# Delrin Grinding Wheel Arbor Spacer



## Ulma Doctor (Apr 11, 2015)

Hi Guys,
A great guy, a member by the name of middle.road, sent me a couple hi grade 100 grit green grinder wheels!!!

i'll be using these beauties to sharpen my carbide metal scraping tooling, as well as my carbide lathe bits! 
The dimensions of the wheels are 6" diameter X  3/4" thick with a 1" arbor hole.



The problem is that my ol' 6" grinder has a 5/8" shaft, i'll need to make an arbor bushing!....
i have a bunch of materials to choose from.
i wanted something easy to machine, durable, and resilient- 
Delrin can fit the build!
i turned and drilled an arbor spacer from 1.5" delrin rod on the 1974 Hercus ARH 9x22.
Delrin cuts like butter and is an excellent material suited for many creations!
here's a shot of the plug being formed 


the dimensions of the finished arbor spacer is 1.00"od x .625" id x .855" thick



heres a picture of the reassembled and trued wheel on the old pedestal grinder!

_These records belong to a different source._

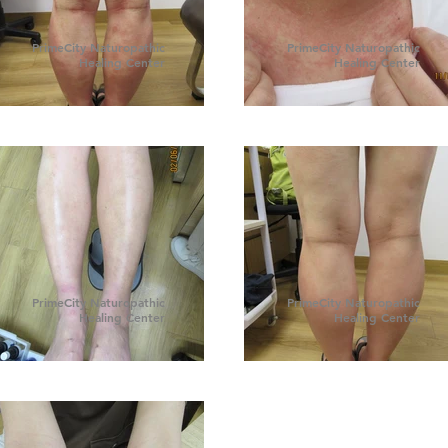
PrimeCity Naturopathic
PrimeCity Naturopathic
Healing Center
Healing Center
PrimeCity Naturopathic
PrimeCity Naturopathic
Healing Center
Healing Center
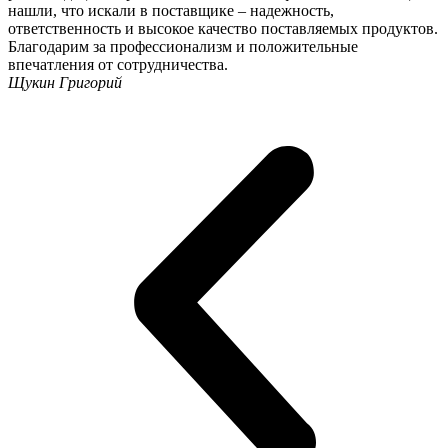
нашли, что искали в поставщике – надежность,
ответственность и высокое качество поставляемых продуктов.
Благодарим за профессионализм и положительные
впечатления от сотрудничества.
Щукин Григорий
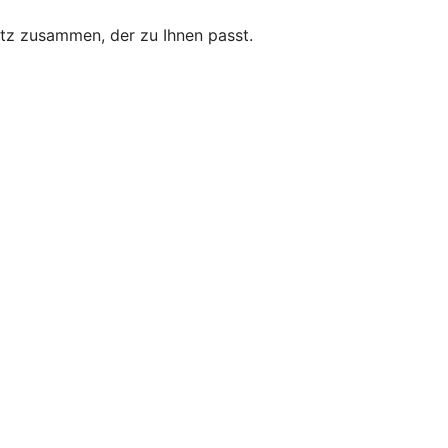
utz zusammen, der zu Ihnen passt.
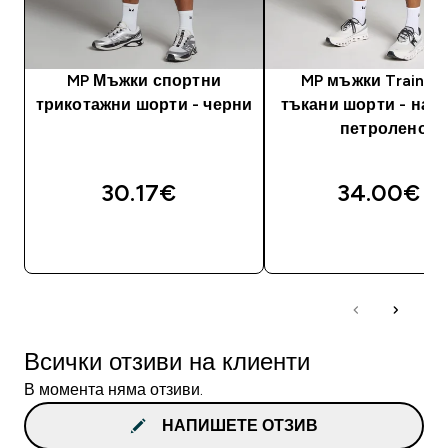
MP Мъжки спортни
MP мъжки Training
трикотажни шорти - черни
тъкани шорти - нас
петролено
30.17€‎
34.00€‎
ДОБАВИ
ДОБАВИ
Всички отзиви на клиенти
В момента няма отзиви.
НАПИШЕТЕ ОТЗИВ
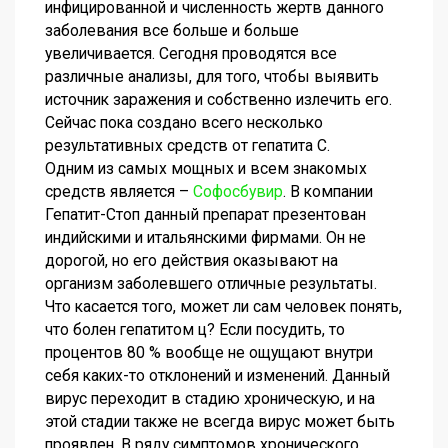
инфицированной и численность жертв данного
заболевания все больше и больше
увеличивается. Сегодня проводятся все
различные анализы, для того, чтобы выявить
источник заражения и собственно излечить его.
Сейчас пока создано всего несколько
результативных средств от гепатита С.
Одним из самых мощных и всем знакомых
средств является –
Софосбувир
. В компании
Гепатит-Стоп данный препарат презентован
индийскими и итальянскими фирмами. Он не
дорогой, но его действия оказывают на
организм заболевшего отличные результаты.
Что касается того, может ли сам человек понять,
что болен гепатитом ц? Если посудить, то
процентов 80 % вообще не ощущают внутри
себя каких-то отклонений и изменений. Данный
вирус переходит в стадию хроническую, и на
этой стадии также не всегда вирус может быть
проявлен. В ряду симптомов хронического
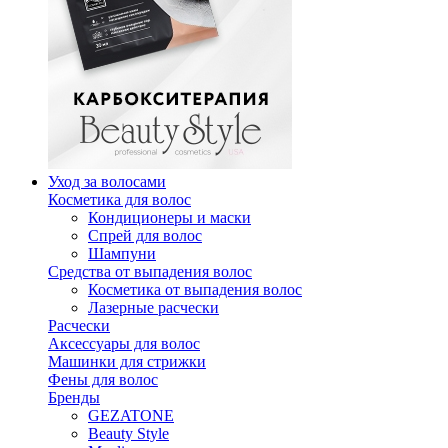
Уход за волосами
Косметика для волос
Кондиционеры и маски
Спрей для волос
Шампуни
Средства от выпадения волос
Косметика от выпадения волос
Лазерные расчески
Расчески
Аксессуары для волос
Машинки для стрижки
Фены для волос
Бренды
GEZATONE
Beauty Style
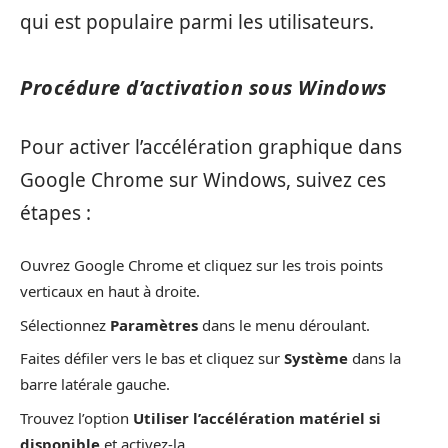
qui est populaire parmi les utilisateurs.
Procédure d’activation sous Windows
Pour activer l’accélération graphique dans
Google Chrome sur Windows, suivez ces
étapes :
Ouvrez Google Chrome et cliquez sur les trois points
verticaux en haut à droite.
Sélectionnez
Paramètres
dans le menu déroulant.
Faites défiler vers le bas et cliquez sur
Système
dans la
barre latérale gauche.
Trouvez l’option
Utiliser l’accélération matériel si
disponible
et activez-la.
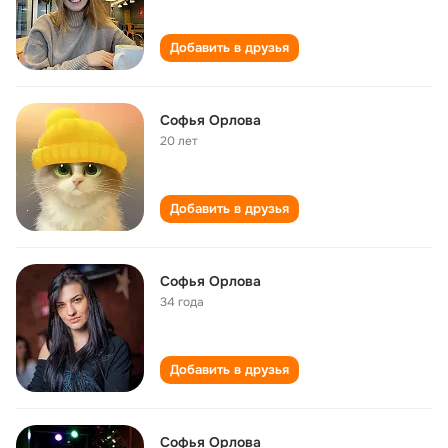
Добавить в друзья
Софья Орлова
20 лет
Добавить в друзья
Софья Орлова
34 года
Добавить в друзья
Софья Орлова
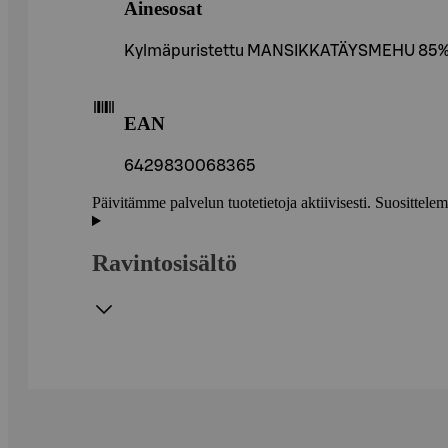
Ainesosat
Kylmäpuristettu MANSIKKATÄYSMEHU 85%, 
EAN
6429830068365
Päivitämme palvelun tuotetietoja aktiivisesti. Suositte
Ravintosisältö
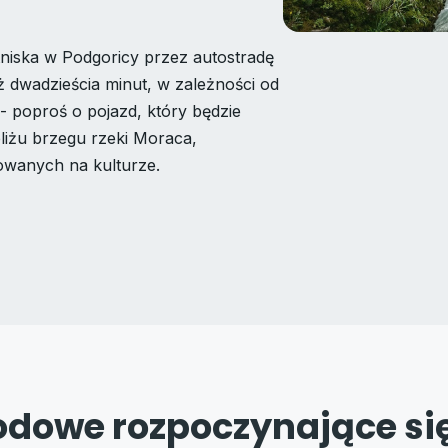
niska w Podgoricy przez autostradę
iż dwadzieścia minut, w zależności od
- poproś o pojazd, który będzie
iżu brzegu rzeki Moraca,
owanych na kulturze.
dowe rozpoczynające się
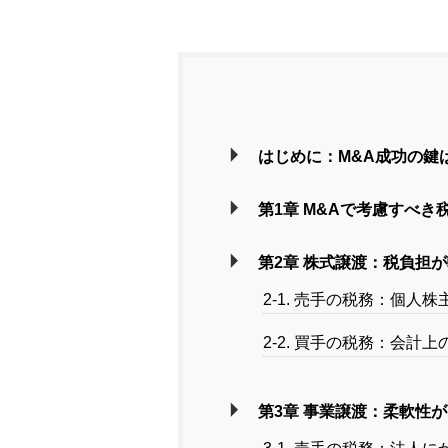
はじめに：M&A成功の鍵
第1章 M&Aで考慮すべき
第2章 株式譲渡：税負担
2-1. 売手の税務：個人
2-2. 買手の税務：会
第3章 事業譲渡：柔軟性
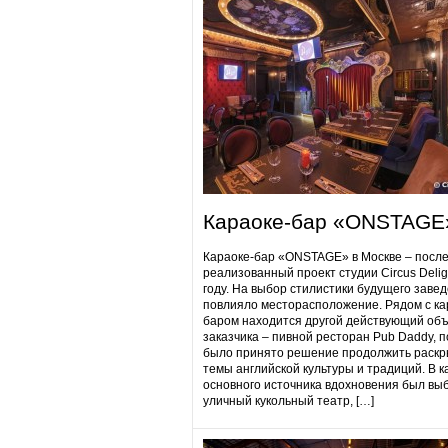
Караоке-бар «ONSTAGE
Караоке-бар «ONSTAGE» в Москве – посл
реализованный проект студии Circus Delig
году. На выбор стилистики будущего заве
повлияло месторасположение. Рядом с ка
баром находится другой действующий объ
заказчика – пивной ресторан Pub Daddy​, 
было принято решение продолжить раскр
темы английской культуры и традиций. В к
основного источника вдохновения был вы
уличный кукольный театр, […]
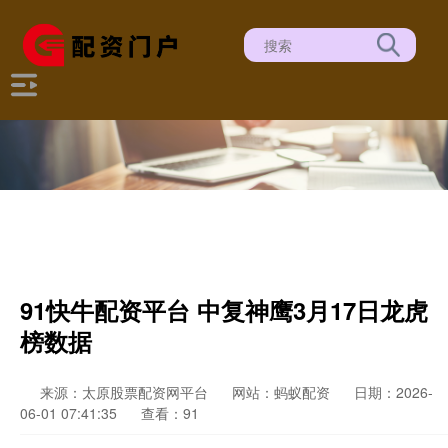
91快牛配资平台 中复神鹰3月17日龙虎
榜数据
来源：太原股票配资网平台
网站：蚂蚁配资
日期：2026-
06-01 07:41:35
查看：91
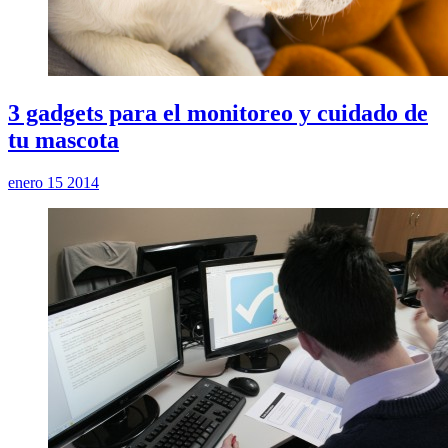
3 gadgets para el monitoreo y cuidado de
tu mascota
enero 15 2014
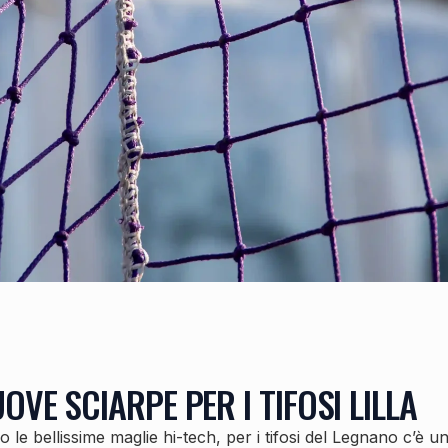
OVE SCIARPE PER I TIFOSI LILLA
 le bellissime maglie hi-tech, per i tifosi del Legnano c’è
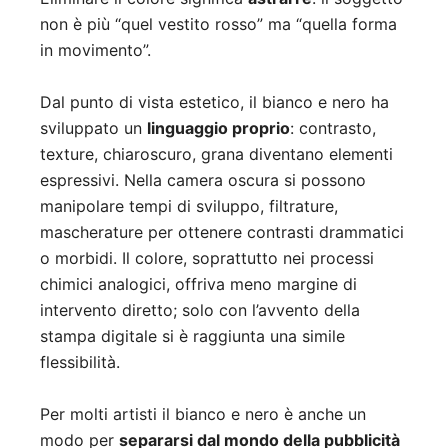
non è più “quel vestito rosso” ma “quella forma
in movimento”.
Dal punto di vista estetico, il bianco e nero ha
sviluppato un
linguaggio proprio
: contrasto,
texture, chiaroscuro, grana diventano elementi
espressivi. Nella camera oscura si possono
manipolare tempi di sviluppo, filtrature,
mascherature per ottenere contrasti drammatici
o morbidi. Il colore, soprattutto nei processi
chimici analogici, offriva meno margine di
intervento diretto; solo con l’avvento della
stampa digitale si è raggiunta una simile
flessibilità.
Per molti artisti il bianco e nero è anche un
modo per
separarsi dal mondo della pubblicità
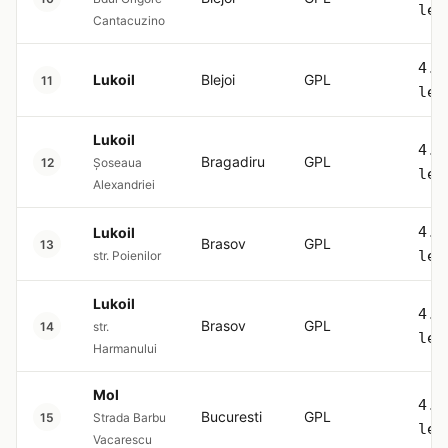
lei
Cantacuzino
4.5
Lukoil
Blejoi
GPL
11
lei
Lukoil
4.5
Bragadiru
GPL
12
Șoseaua
lei
Alexandriei
4.5
Lukoil
Brasov
GPL
13
lei
str. Poienilor
Lukoil
4.5
Brasov
GPL
14
str.
lei
Harmanului
Mol
4.5
Bucuresti
GPL
15
Strada Barbu
lei
Vacarescu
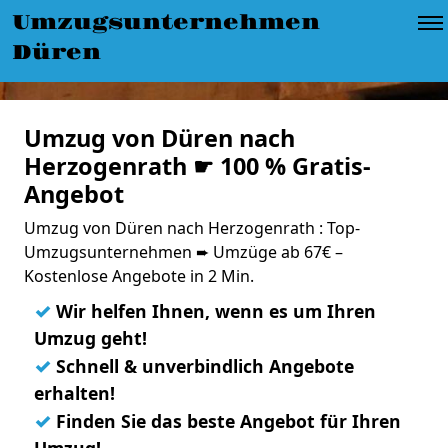
Umzugsunternehmen
Düren
Umzug von Düren nach
Herzogenrath ☛ 100 % Gratis-
Angebot
Umzug von Düren nach Herzogenrath : Top-
Umzugsunternehmen ➨ Umzüge ab 67€ –
Kostenlose Angebote in 2 Min.
✓
Wir helfen Ihnen, wenn es um Ihren
Umzug geht!
✓
Schnell & unverbindlich Angebote
erhalten!
✓
Finden Sie das beste Angebot für Ihren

the wheel on the right is the 100 grit Green Wheel.

i was already able to sharpen some scraper bits to great success!!!!!

Thanks middle.road!!!!!!!!


----------



## Ed ke6bnl (Apr 11, 2015)

I hear that the green wheel is for carbide BUT is it green in color, I should see about getting one


----------



## Doubleeboy (Apr 11, 2015)

Ed ke6bnl said:


> I hear that the green wheel is for carbide BUT is it green in color, I should see about getting one



Yup , greeen wheels are definitely green.   They are nice for roughing a carbide bit, for finishing I like a diamond wheel with a finer grit.  If you don't already know, carbide dust is not good good for you, wear a mask.

michael


----------



## machinistmarty (Apr 11, 2015)

Most wheels these days come with the little cheesy plastic spacers. The delrin will be a lot better!


----------



## mattthemuppet2 (Apr 16, 2015)

Nice! I made a couple of spacers for my bench grinder as the old ones were out axially and radially. Made a huge difference to both the grinding (ie, all of the wheel!) and vibration.


----------



## brav65 (Apr 16, 2015)

Excellent work as usual Mike!  I just got a new 8" grinder and stand from Enco with the 25% off and free shipping last month. I need to replace the adapters that came with mine as they are out in every direction. I have to keep a foot on the pedastle so it does not walk away. I dressed both wheels which helped but not 100%


----------



## Cactus Farmer (Apr 16, 2015)

I have a local plastic supplier that has Deldrin, PVC, teflon and other assorted plastics in plate and round sizes up to 6" round and 4" plate. I raid their cutoff bin on a regular basis. Nylatron is the best low speed bushing material I have ever found. Deldrin can be sharpened to a knife edge with ease. Reducing bushings are standard fair in my shop. I try to use grinding stones all the way up! And UD,  I think one of my bench grinders is yours twin


----------